No single explanation is sufficient. But insights from several different fields—evolutionary psychology and neuroscience, behavioral economics and decision theory, social psychology, journalism, and political science—help us see what we are up against so we can devise better strategies for approaching this class of problems. A fundamental reason it is hard to motivate action on many problems is that our brains are simply not wired to respond to large, slow-moving threats. But, warn the authors, it gets worse: “Our brains are not only poor at attending to slow environmental threats, they also have trouble assessing the risks these threats pose even when they are noticed.” Social and psychological dynamics can also keep us from accepting the reality of problems, as people tend to hold viewpoints that are consistent with the values and outlooks held by groups with which they self-identify. And slow threats seldom meet the criteria for being newsworthy.
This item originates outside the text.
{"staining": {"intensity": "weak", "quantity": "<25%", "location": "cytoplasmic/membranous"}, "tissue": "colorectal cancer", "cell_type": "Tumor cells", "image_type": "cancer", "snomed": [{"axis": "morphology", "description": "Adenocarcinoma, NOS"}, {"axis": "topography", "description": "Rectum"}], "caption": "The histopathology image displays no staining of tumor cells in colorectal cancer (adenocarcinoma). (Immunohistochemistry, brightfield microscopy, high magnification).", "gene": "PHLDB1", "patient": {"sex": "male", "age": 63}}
Olson and Rejeski offer a number of strategies that can help environmental practitioners work through these barriers to action. Some of them, such as having an appropriate message delivered by a credible messenger, are conventional communications strategies. Others, such as the use of playable models or citizen science, are more novel. But because slow environmental threats are the most difficult to deal with, using as many strategies as possible is the best path forward to a sustainable future.